TASK BRIEF: Give the entries again in full. Nothing may be altered.

(Saved data entries)
....
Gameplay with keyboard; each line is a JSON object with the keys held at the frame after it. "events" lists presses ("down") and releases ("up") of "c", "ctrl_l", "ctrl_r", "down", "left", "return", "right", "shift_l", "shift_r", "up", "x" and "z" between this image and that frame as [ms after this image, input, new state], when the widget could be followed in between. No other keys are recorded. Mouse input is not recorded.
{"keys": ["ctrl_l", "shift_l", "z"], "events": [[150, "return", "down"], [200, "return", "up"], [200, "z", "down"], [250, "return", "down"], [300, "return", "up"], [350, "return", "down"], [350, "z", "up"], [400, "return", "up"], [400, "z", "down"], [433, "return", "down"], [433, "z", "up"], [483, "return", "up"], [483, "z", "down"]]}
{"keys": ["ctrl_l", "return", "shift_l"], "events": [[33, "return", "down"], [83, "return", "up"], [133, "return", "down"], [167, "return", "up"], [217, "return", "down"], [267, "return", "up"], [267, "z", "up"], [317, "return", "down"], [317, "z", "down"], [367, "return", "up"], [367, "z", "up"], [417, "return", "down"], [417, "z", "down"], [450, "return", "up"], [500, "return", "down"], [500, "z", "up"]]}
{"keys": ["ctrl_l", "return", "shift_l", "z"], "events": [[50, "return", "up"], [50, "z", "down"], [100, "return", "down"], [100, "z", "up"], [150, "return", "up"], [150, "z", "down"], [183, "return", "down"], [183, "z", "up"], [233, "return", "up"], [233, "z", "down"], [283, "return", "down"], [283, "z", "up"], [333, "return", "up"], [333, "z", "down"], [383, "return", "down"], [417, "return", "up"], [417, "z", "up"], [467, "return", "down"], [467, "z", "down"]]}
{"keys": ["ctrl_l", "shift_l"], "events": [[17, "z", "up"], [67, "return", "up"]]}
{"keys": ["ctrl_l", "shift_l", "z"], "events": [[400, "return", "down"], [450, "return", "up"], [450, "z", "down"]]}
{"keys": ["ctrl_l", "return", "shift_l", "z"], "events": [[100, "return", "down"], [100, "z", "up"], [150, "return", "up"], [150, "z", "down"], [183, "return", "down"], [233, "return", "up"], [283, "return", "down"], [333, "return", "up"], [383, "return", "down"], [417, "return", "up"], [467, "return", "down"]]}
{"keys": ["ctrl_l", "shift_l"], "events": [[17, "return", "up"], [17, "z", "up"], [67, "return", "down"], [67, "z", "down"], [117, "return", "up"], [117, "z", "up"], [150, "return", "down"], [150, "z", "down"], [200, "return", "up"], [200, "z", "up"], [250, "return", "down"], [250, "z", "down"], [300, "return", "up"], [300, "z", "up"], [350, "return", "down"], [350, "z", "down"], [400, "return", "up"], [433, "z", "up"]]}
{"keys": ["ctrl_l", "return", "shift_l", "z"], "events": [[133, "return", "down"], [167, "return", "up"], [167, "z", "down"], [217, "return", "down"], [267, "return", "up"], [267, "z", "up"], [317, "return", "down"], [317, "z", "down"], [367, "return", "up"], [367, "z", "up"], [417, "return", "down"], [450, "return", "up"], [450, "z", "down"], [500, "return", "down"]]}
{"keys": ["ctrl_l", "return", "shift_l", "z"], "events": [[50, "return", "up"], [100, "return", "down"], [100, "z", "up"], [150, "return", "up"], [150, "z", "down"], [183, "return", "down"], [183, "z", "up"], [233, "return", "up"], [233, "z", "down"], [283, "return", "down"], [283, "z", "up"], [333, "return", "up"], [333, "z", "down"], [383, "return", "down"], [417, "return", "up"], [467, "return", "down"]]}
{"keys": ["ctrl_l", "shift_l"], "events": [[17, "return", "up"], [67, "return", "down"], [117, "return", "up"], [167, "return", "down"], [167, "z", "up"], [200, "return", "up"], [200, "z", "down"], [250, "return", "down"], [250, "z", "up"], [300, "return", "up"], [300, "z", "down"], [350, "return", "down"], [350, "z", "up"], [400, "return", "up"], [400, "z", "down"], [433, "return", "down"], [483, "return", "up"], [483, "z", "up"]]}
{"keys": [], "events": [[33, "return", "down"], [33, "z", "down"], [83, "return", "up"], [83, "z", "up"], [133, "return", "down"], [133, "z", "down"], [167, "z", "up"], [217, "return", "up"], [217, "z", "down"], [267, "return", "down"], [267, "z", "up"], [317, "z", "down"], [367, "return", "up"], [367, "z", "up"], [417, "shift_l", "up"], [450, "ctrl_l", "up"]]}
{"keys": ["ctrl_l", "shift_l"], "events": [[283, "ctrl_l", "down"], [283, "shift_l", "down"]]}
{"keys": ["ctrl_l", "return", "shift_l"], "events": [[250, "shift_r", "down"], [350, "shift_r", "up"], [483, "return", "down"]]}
....
SOLUTION FOR THIS EXERCISE:
Gameplay with keyboard; each line is a JSON object with the keys held at the frame after it. "events" lists presses ("down") and releases ("up") of "c", "ctrl_l", "ctrl_r", "down", "left", "return", "right", "shift_l", "shift_r", "up", "x" and "z" between this image and that frame as [ms after this image, input, new state], when the widget could be followed in between. No other keys are recorded. Mouse input is not recorded.
{"keys": ["ctrl_l", "shift_l", "z"], "events": [[150, "return", "down"], [200, "return", "up"], [200, "z", "down"], [250, "return", "down"], [300, "return", "up"], [350, "return", "down"], [350, "z", "up"], [400, "return", "up"], [400, "z", "down"], [433, "return", "down"], [433, "z", "up"], [483, "return", "up"], [483, "z", "down"]]}
{"keys": ["ctrl_l", "return", "shift_l"], "events": [[33, "return", "down"], [83, "return", "up"], [133, "return", "down"], [167, "return", "up"], [217, "return", "down"], [267, "return", "up"], [267, "z", "up"], [317, "return", "down"], [317, "z", "down"], [367, "return", "up"], [367, "z", "up"], [417, "return", "down"], [417, "z", "down"], [450, "return", "up"], [500, "return", "down"], [500, "z", "up"]]}
{"keys": ["ctrl_l", "return", "shift_l", "z"], "events": [[50, "return", "up"], [50, "z", "down"], [100, "return", "down"], [100, "z", "up"], [150, "return", "up"], [150, "z", "down"], [183, "return", "down"], [183, "z", "up"], [233, "return", "up"], [233, "z", "down"], [283, "return", "down"], [283, "z", "up"], [333, "return", "up"], [333, "z", "down"], [383, "return", "down"], [417, "return", "up"], [417, "z", "up"], [467, "return", "down"], [467, "z", "down"]]}
{"keys": ["ctrl_l", "shift_l"], "events": [[17, "z", "up"], [67, "return", "up"]]}
{"keys": ["ctrl_l", "shift_l", "z"], "events": [[400, "return", "down"], [450, "return", "up"], [450, "z", "down"]]}
{"keys": ["ctrl_l", "return", "shift_l", "z"], "events": [[100, "return", "down"], [100, "z", "up"], [150, "return", "up"], [150, "z", "down"], [183, "return", "down"], [233, "return", "up"], [283, "return", "down"], [333, "return", "up"], [383, "return", "down"], [417, "return", "up"], [467, "return", "down"]]}
{"keys": ["ctrl_l", "shift_l"], "events": [[17, "return", "up"], [17, "z", "up"], [67, "return", "down"], [67, "z", "down"], [117, "return", "up"], [117, "z", "up"], [150, "return", "down"], [150, "z", "down"], [200, "return", "up"], [200, "z", "up"], [250, "return", "down"], [250, "z", "down"], [300, "return", "up"], [300, "z", "up"], [350, "return", "down"], [350, "z", "down"], [400, "return", "up"], [433, "z", "up"]]}
{"keys": ["ctrl_l", "return", "shift_l", "z"], "events": [[133, "return", "down"], [167, "return", "up"], [167, "z", "down"], [217, "return", "down"], [267, "return", "up"], [267, "z", "up"], [317, "return", "down"], [317, "z", "down"], [367, "return", "up"], [367, "z", "up"], [417, "return", "down"], [450, "return", "up"], [450, "z", "down"], [500, "return", "down"]]}
{"keys": ["ctrl_l", "return", "shift_l", "z"], "events": [[50, "return", "up"], [100, "return", "down"], [100, "z", "up"], [150, "return", "up"], [150, "z", "down"], [183, "return", "down"], [183, "z", "up"], [233, "return", "up"], [233, "z", "down"], [283, "return", "down"], [283, "z", "up"], [333, "return", "up"], [333, "z", "down"], [383, "return", "down"], [417, "return", "up"], [467, "return", "down"]]}
{"keys": ["ctrl_l", "shift_l"], "events": [[17, "return", "up"], [67, "return", "down"], [117, "return", "up"], [167, "return", "down"], [167, "z", "up"], [200, "return", "up"], [200, "z", "down"], [250, "return", "down"], [250, "z", "up"], [300, "return", "up"], [300, "z", "down"], [350, "return", "down"], [350, "z", "up"], [400, "return", "up"], [400, "z", "down"], [433, "return", "down"], [483, "return", "up"], [483, "z", "up"]]}
{"keys": [], "events": [[33, "return", "down"], [33, "z", "down"], [83, "return", "up"], [83, "z", "up"], [133, "return", "down"], [133, "z", "down"], [167, "z", "up"], [217, "return", "up"], [217, "z", "down"], [267, "return", "down"], [267, "z", "up"], [317, "z", "down"], [367, "return", "up"], [367, "z", "up"], [417, "shift_l", "up"], [450, "ctrl_l", "up"]]}
{"keys": ["ctrl_l", "shift_l"], "events": [[283, "ctrl_l", "down"], [283, "shift_l", "down"]]}
{"keys": ["ctrl_l", "return", "shift_l"], "events": [[250, "shift_r", "down"], [350, "shift_r", "up"], [483, "return", "down"]]}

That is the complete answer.